I've also discovered Net Galley and decided that I wanted to add an element to my blog (mostly in an attempt to increase my blogging) where I review books. I'm pretty much only going to review books I like and they'll be pretty much copy and paste jobs for my Goodreads/Amazon reviews. But for the purposes of this blog, I'm going to add a section of where I discuss what I've learned/what I can steal from that book....because good writers borrow and great writers steal.

Also, I've decided I'm going to restart my DRAGONLANCE re-read and blog this summer, so keep an eye out for that.

Monday, June 16, 2014

How Did It Get To This?

Being a writer can be vexing even in the best of times. I'm in a bit of a crunch right now and I'm trying to figure out how I got here. I don't know how to end this rewrite. My confidence is shaken. Seriously. Between reading amazing books recently and remembering how awesome GRRM, I'm really scrabbling here.

It's baffling to me that I got this far. I've rewritten/revised/edited this thing about three and a half times. As I'm working through this rewrite, I'm realizing that I don't have a good ending. The end of this book is a freaking mess and I have no idea how to fix it. I'm happy with what I've written thus far. The story up to this point is pretty good. It's going to need one more pass before it's "ready, ready" but I think the story is in good order...needs one more good polish and there are parts that I know I can still fix. But I'm not going to get there until I figure out this ending.

I have the set pieces and a vague notion of what I want to do....I just can't seem to grasp how to fix it.

Friday, June 13, 2014

A Little Change Is Good

“A reader lives a thousand lives before he dies. The man who never reads lives only one.”
                                                                                                      -Jojen Reed, A Dance With Dragons

It's no secret that George RR Martin is one of my literary idols. I worship the man's words. So today I was thinking about my writing. I was also thinking about my reading. This quote was sort of rolling around in my head and considering how important GRRM is to me as both a reader and a writer, I thought that this was appropriate change. I have lived a thousand lives as a reader, but I've also lived a thousand as a writer as well. And that is exciting to me. So, I decided to change the blog title to reflect that...and let's be honest, "Pantless Writer" for a YA writer was a little creepy.

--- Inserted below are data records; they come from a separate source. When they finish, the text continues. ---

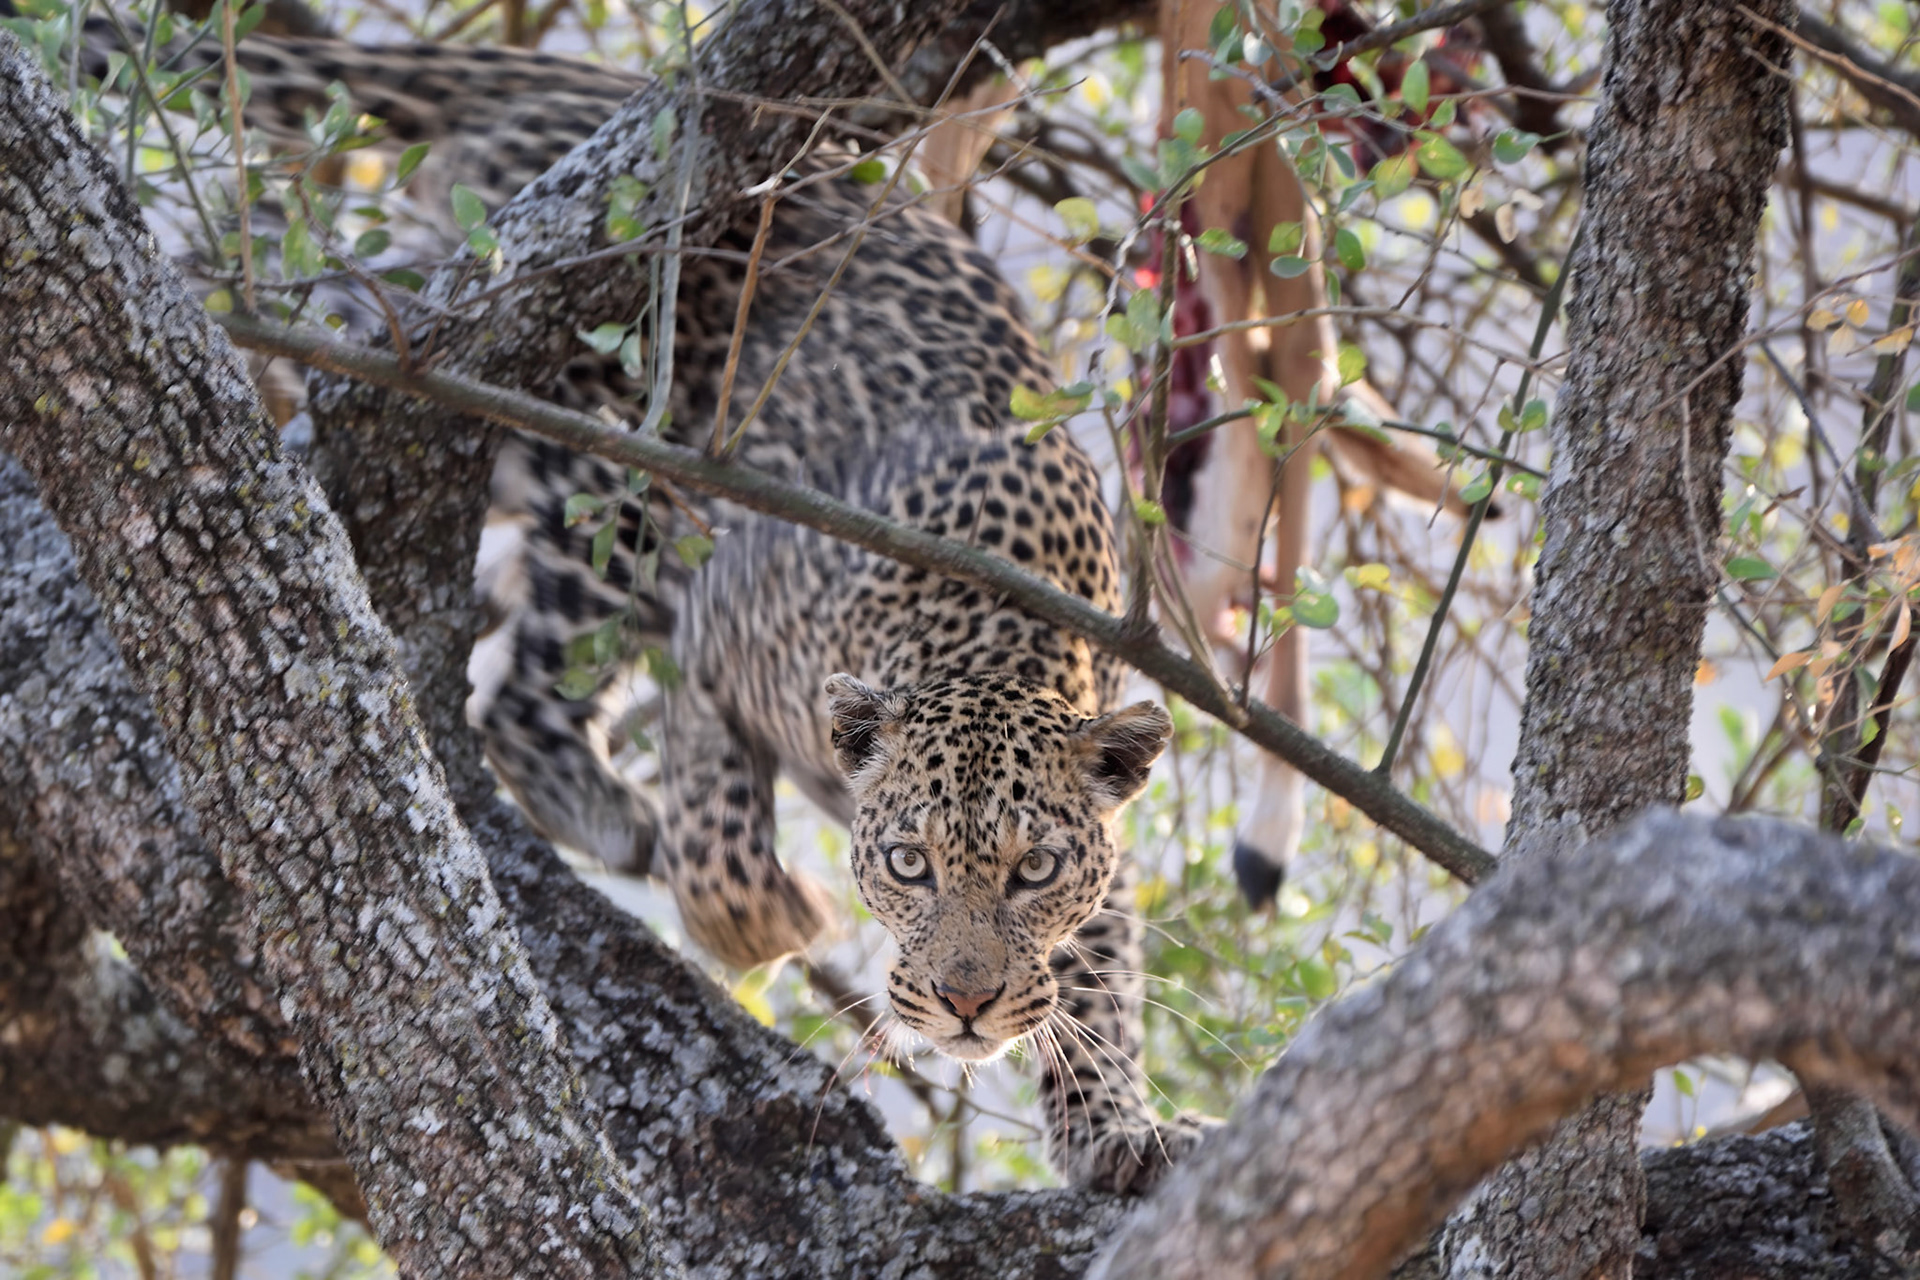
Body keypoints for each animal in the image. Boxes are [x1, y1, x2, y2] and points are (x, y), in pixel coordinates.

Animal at [34, 8, 1211, 1192]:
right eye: (908, 864)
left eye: (1035, 868)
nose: (967, 1003)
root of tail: (569, 90)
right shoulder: (714, 635)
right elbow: (718, 842)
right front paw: (772, 917)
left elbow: (1101, 972)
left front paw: (1116, 1124)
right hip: (616, 480)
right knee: (521, 687)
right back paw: (607, 808)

 I have been cruising along on a rewrite of my YA fantasy adventure The Sisters of Khoda. It's the end of the year and my students are working on projects, so I've been chugging away, putting in 5-7 hours a day of writing, so I've gotten through about 290 pages of the rewrite. But the last quarter of the book needs to pretty much be written from scratch. I'm sort of treating it like writing a novella to move forward. When I finish that, I'm going back to the contemp I was working. The hope is that I can continue the groove I was on with it and make short order of it. Then the scifi project is up next, I think.